Two Years Eight Months & Twenty-Eight Nights
by Salman Rushdie
This has everything you might expect in a Rushdie novel: gods, religion, satire, myth, history, sarcasm and wordplay. But it is much more readable than the other novels of his that I have tackled (The Satanic Verses, Midnight’s Children, Shalimar the Clown, The Ground Beneath Her Feet). The tone is lighter, more comic, even though the topics are just as weighty.
The story begins in 12th century Spain, with exiled philosopher Ibn Rushd, also known as Averroes (who existed in real life and is the source of Rushdie’s family name). He falls in love with Dunia, who is secretly a jinnia (female jinn). She bears him dozens of children but he refuses to marry her and leaves her when his exile is lifted.
Skip 800 years and one of the Duniazát, as Rushd and Dunia’s descendents are called, has begun to float. Mr Geronimo is a gardener in New York City, just one of many victims of the “time of strangenesses” – the result of a war between the Jinn leaking into the human world. The normal rules of physics no longer apply.

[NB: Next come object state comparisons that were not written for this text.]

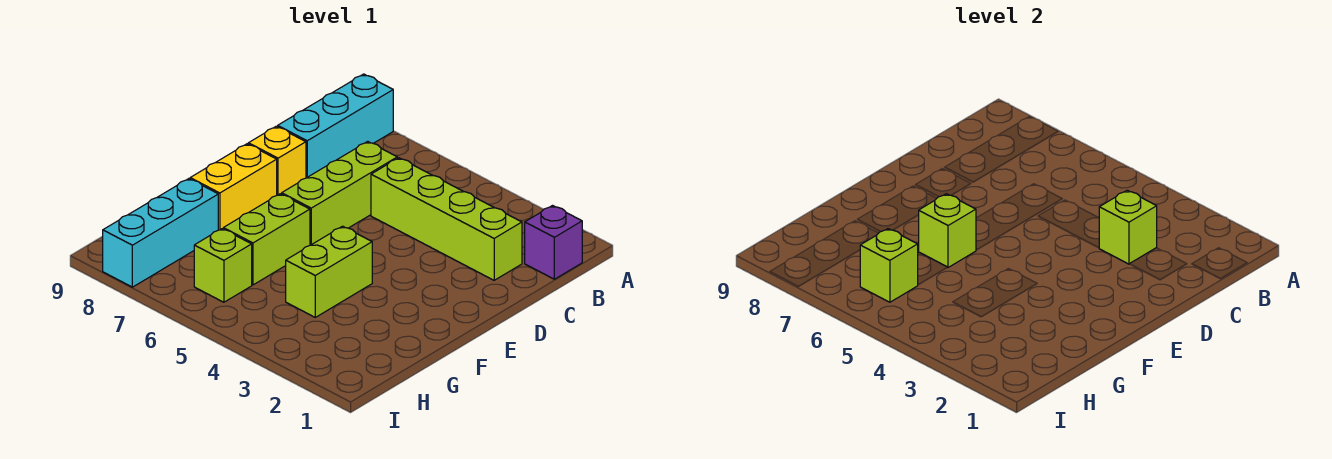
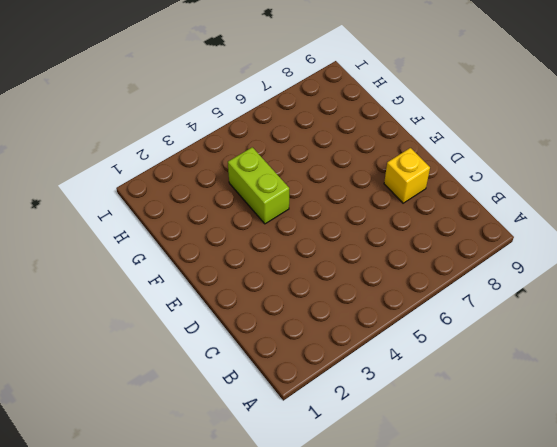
none -> cyan brick A8:C8 level 1
none -> purple brick B1 level 1
none -> lime brick C2:C5 level 1

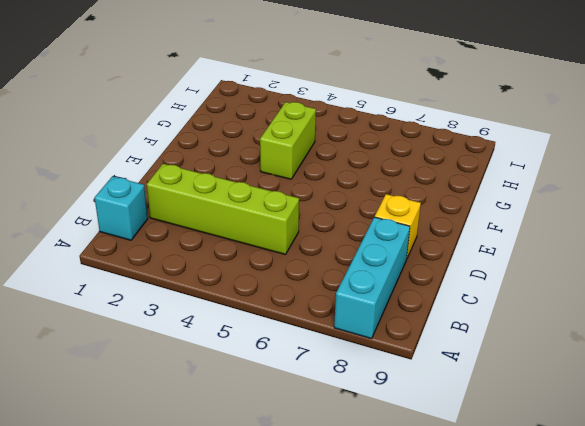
cyan brick B1 level 1 -> purple brick B1 level 1
none -> lime brick C6:E6 level 1
none -> yellow brick E8:F8 level 1
none -> lime brick F6:G6 level 1

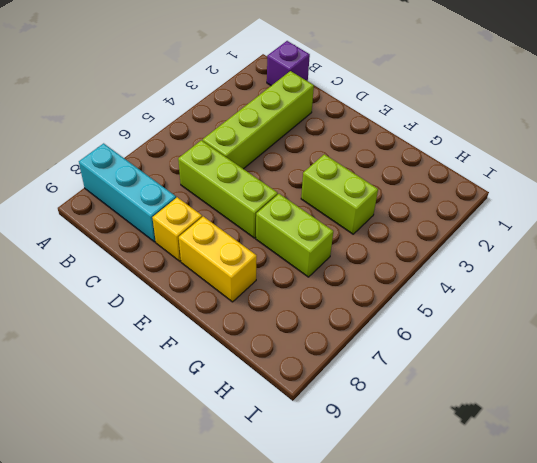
none -> cyan brick G8:I8 level 1
none -> lime brick H6 level 1
none -> lime brick C3 level 2

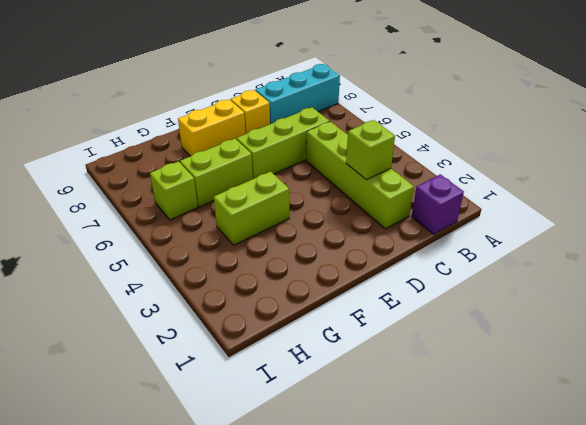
none -> cyan brick G8:I8 level 1
none -> lime brick F6 level 2
none -> lime brick H6 level 2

“It was the garden that spoke to Geronimo. It seemed to be clawing at the house, snaking its way inside, trying to destroy the barriers that separated exterior space from interior…the garden was the outward expression of inner truth, the place where the dreams of our childhood collided with the archetypes of our cultures, and created beauty.”
In many ways this is a story about stories. The narration is the plural “we” – future inhabitants of Earth looking back on a time in history that is beginning to pass from fact to fable. There are also lots of stories within the main story, snippets of lives other than those of the main characters, creating a rich tapestry of a whole world of people.
It’s a fun story that is making some serious points. The religious satire is the most pointed. One of the driving forces behind the war of the jinn is that the philosopher Ghazali, the great adversary of Rushd, demanded as payment for freeing a jinn that all mankind should be made to fear God.
“The existence of the jinn posed problems to moral philosophers from the beginning. If men’s deeds were motivated by benevolent or malignant sprites, if good and evil were external to Man rather than internal, it became impossible to define what an ethical man might be. Questions of right and wrong became horribly confusing.”
Some of the “strangenesses”, such as gravity changing for individual people, read to me as satire of climate-change denial – people ignored early signs that something was wrong and now are suffering extreme consequences.
It’s also a love story. Dunia is a near-immortal being who is still in love with Ibn Rushd 800 years after his death. Mr Geronimo is a lonely middle-aged man still in love with his dead wife. There are moments of pain and beauty in both their love stories that are truly moving.
Most of all, it’s a romp – a thrilling adventure with plenty of action, with superhero-like goodies and baddies fighting for the future of mankind. It’s a Marvel film with hundreds of references to literature and history and philosophy.
Published 2015 by Penguin Random House.